Vea is still working to improve his footwork and drill down on all the technique details of playing his position in the NFL, but he has made great strides in those areas in recent weeks. The results are showing on the field. In his first seven NFL games he recorded three tackles, one sack for zero yards and one quarterback hit. Over the past four contests, he has 18 tackles, one sack, three tackles for loss and two quarterback hits. On Sunday, he became the first Tampa Bay defensive tackle to have nine stops in a single contest in 11 years.

"I just try to keep getting better," said Vea. "We all always live by that – never be satisfied and try to do more and more, as much as I can to help the team. I think now I'm just comfortable with it. The game's slowed down for me. Just getting back in the flow of things."

The turning point for Vea – a noticeably strong outing in the Bucs' Week 12 win over San Francisco – came a few days after General Manager Jason Licht pulled him aside on the practice field with some words of advice. It wasn't so much the specifics of the message, as he'd been hearing some similar thoughts from Defensive Line Coach Brentson Buckner and Assistant Defensive Line Coach Paul Spicer, as much as it was the messenger.

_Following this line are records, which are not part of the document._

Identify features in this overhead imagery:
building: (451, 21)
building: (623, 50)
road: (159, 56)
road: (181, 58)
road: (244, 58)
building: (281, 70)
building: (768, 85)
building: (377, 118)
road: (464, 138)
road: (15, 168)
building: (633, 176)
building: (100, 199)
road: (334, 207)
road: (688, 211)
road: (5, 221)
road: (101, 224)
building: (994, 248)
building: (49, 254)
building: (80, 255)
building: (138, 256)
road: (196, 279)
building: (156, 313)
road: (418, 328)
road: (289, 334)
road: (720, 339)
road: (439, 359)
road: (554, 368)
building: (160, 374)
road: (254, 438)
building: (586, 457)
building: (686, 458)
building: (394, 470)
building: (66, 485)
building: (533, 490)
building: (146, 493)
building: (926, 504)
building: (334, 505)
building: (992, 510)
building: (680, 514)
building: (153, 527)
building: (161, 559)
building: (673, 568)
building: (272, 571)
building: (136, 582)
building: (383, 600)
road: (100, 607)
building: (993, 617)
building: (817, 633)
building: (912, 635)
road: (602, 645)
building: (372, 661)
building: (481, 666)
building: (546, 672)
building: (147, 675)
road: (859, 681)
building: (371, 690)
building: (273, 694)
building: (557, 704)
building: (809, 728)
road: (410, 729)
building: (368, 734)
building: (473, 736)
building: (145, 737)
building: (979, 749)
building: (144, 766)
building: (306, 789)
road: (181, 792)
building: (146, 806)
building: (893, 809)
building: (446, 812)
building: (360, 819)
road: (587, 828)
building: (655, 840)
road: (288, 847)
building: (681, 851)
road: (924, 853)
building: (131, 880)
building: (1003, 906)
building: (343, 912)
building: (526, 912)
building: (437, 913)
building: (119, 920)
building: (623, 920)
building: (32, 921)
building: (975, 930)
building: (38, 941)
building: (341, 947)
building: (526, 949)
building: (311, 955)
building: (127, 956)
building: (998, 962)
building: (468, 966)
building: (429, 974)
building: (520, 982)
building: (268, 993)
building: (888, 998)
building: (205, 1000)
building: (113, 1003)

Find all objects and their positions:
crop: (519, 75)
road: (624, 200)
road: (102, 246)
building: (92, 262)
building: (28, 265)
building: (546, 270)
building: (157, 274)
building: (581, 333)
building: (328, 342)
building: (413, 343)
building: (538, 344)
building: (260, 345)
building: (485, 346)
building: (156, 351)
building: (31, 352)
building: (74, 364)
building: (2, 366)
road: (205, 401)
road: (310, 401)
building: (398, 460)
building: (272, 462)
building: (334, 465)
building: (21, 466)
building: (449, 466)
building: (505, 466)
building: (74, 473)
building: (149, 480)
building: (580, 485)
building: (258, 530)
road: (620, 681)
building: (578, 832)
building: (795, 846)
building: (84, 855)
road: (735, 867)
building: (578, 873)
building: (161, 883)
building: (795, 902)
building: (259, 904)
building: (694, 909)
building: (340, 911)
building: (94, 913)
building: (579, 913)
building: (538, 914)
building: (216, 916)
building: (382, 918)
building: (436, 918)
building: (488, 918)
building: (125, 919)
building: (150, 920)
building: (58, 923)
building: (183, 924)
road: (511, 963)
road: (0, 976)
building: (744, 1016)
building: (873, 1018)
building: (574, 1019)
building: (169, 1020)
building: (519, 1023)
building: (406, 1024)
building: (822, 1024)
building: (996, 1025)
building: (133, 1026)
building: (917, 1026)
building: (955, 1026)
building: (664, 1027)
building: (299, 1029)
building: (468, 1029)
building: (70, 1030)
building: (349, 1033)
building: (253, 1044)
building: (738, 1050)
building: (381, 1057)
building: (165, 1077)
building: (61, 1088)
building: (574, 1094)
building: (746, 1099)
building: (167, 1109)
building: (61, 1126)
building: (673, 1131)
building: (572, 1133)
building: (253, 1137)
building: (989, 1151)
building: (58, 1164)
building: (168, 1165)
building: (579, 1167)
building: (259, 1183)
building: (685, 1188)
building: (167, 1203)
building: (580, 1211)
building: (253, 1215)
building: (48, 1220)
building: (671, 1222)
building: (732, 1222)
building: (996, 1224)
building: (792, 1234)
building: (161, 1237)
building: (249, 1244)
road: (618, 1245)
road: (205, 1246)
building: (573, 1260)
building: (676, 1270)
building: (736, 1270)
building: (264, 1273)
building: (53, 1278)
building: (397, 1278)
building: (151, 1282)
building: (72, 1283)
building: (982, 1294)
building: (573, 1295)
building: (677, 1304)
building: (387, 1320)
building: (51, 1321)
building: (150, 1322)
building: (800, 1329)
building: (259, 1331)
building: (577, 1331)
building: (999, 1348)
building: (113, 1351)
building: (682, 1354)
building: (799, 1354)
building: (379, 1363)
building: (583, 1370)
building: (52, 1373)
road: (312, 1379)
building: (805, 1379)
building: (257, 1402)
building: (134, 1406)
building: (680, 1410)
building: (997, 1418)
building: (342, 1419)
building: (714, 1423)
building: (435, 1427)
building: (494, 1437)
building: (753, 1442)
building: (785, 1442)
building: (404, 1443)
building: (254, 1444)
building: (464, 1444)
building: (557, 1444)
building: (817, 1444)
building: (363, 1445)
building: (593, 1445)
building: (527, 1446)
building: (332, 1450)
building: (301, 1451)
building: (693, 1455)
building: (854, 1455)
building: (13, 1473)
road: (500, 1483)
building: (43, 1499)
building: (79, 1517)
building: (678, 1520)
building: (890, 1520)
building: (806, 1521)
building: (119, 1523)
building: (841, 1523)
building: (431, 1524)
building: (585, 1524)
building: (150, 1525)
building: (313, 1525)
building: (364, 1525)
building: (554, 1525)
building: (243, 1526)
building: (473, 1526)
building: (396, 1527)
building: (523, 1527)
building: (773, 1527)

"He came up to me in practice and just told me to be violent," said the rookie defender. "Same thing that Buck and Spicer have been telling me, but just hearing it from him and finally seeing the bigger picture and going back into the meeting room and finally understanding what Coach is telling me. Finally, everything is making sense.

View Team Photographer Kyle Zedaker's best photos from the Buccaneers' Week 15 matchup against the Baltimore Ravens.

"I feel like as a D-Linemen you have to be violent because of the position we're playing and the demands of it. You've got to be violent in there to get the job done and do the technique that we're taught."

Vea's calf injury occurred early in his first NFL practice in pads, three days into training camp. It was a significant injury that wiped out his entire rookie camp and preseason, as well as the first three games of the regular season. While he worked hard on his conditioning during that down time and even trimmed up a bit, there was still a period of adjustment to actually playing in the NFL, which he would have gotten earlier if not for the injury.

He wasn't productive early and, while he was showing flashes of his strength, occasionally driving blockers into the backfield, he was having difficulty disengaging from those blocks and actually making plays. He got a bit more playing time early in his return than the Bucs initially intended because veteran defensive tackle Beau Allen missed several games with an injury of his own, but his snaps dipped with his lack of production.

In Games 8-10, Vea played 20, 28 and 18 snaps, respectively, or 38.2% of all the team's defensive plays in those weeks. However, he got 37 snaps each in Games 11 and 12, or 55.2% of the total, and as that added playing time started to lead to big plays on the field, the coaches leaned on him even more. Over the past two games, Vea has played just under 80% of the Bucs' total defensive snaps.

"I just think it's just [a matter of] finally getting used to it and getting back into the flow of things," said Vea. "I knew I just had to get back into the game, being that I was out in training camp and stuff. I kind of rushed back in and thought everything was going to happen just like that, but I let the little things slip. I tried to go for the bigger picture and I thought I was play like I was in college, but it doesn't work like that."

And it usually doesn't work like this in the NFL. Rookies are more likely to encounter that fabled wall in December, not finally hit their stride. Vea's rookie journey has been a little different, and occasionally rocky, but he's clearly finding his footing in the stretch run.